Navigating the Complexities of Public School Textbook Procurement in the Philippines

The procurement of public school textbooks, a process that should ideally take six months, often extends to three to five years in practice. This delay is primarily due to the rigorous revisions these textbooks undergo to meet the education standards set by the Department of Education (DepEd). This article delves into the complexities of public school textbook procurement, the challenges faced, and potential solutions to streamline the process.

Kevin Ansel Dy, head of the Policy and Industry Research Division of the National Book Development Board (NBDB), explains that the manuscript revision takes up the most significant portion of the process. This indicates that initially approved manuscripts often fall short of the standards set by DepEd, necessitating several layers of revisions for acceptance. This prolonged revision period implies a greater investment for DepEd and bidding publishers in terms of time, human resources, and finances.

The NBDB plays a crucial role in this process, assisting DepEd in implementing rules and regulations to ensure the quality of books produced by the publishing industry.
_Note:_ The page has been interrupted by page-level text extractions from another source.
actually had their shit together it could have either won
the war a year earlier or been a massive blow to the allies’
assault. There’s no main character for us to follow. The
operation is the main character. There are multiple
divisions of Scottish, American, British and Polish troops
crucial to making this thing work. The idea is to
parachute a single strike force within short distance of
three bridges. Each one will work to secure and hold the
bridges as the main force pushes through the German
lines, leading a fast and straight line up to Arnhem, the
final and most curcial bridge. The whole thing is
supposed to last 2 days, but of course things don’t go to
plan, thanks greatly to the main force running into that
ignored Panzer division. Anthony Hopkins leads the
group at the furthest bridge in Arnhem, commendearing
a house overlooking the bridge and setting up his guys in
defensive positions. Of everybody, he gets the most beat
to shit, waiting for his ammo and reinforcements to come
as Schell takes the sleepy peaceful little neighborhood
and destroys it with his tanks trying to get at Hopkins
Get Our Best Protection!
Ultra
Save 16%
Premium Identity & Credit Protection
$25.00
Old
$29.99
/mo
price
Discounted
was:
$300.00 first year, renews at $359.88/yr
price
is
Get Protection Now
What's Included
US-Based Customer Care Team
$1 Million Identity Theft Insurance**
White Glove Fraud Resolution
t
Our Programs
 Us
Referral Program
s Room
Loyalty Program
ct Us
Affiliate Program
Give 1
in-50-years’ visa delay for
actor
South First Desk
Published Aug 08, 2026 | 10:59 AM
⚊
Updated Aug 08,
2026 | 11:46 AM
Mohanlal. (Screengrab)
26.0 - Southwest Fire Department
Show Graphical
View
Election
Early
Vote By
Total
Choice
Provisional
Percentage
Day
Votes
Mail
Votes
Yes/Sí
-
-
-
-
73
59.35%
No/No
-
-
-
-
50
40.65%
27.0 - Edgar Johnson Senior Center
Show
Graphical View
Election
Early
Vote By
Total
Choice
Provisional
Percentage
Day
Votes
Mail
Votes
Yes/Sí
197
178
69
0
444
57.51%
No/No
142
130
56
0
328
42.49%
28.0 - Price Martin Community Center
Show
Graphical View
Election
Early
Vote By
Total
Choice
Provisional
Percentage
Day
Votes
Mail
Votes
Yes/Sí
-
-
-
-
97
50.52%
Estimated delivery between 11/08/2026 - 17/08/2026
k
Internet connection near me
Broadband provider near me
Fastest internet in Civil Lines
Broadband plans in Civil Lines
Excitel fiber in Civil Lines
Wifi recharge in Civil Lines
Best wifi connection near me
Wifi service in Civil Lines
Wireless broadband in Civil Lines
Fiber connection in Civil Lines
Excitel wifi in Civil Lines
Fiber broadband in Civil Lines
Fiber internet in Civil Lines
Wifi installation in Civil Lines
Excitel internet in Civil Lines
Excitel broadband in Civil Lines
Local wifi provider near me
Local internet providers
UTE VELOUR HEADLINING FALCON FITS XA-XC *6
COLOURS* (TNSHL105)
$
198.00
However, the textbook development process is not without its challenges. Ariz Cawilan, the DepEd’s Bureau of Learning Resources director, points out that one of the main issues is the failure in bidding due to limited qualified suppliers. Additionally, low participation among prospective bidders, some failing to meet technical requirements for procurement, and late deliveries due to uncontrollable market forces affecting the availability of supplies, further complicate the process.

The current policy does not encourage participation or competition, leading to low-quality materials, according to Dy. Under the implementing rules and regulations for Republic Act No. 8047, the printing and evaluation of textbooks for public elementary and secondary schools is decentralized, following a “multiple textbook policy.” This policy encourages the free flow of information and the deregulation of book publishing.

However, the prolonged revision period can also be attributed to conflicting comments among evaluators and the Bureau of Curriculum and Development’s inability, under DepEd, to give its full attention to evaluating textbooks. To fast-track the procurement process, Sen. Sherwin Gatchalian, Edcom II co-chair, suggested a shift to preselection — or choosing from a set of already published books. This approach has been successfully implemented by private schools for years.

Jaymer Bareng, procurement management officer of the Government Procurement Policy Board, expressed openness to studying the Manual of Procedures for the Procurement of Manuscripts for Textbooks and Teacher’s Manuals, which serves as DepEd’s guide in the procurement process. He also emphasized the need to lessen collusion and favoritism to encourage smaller publishers to participate in the bidding process.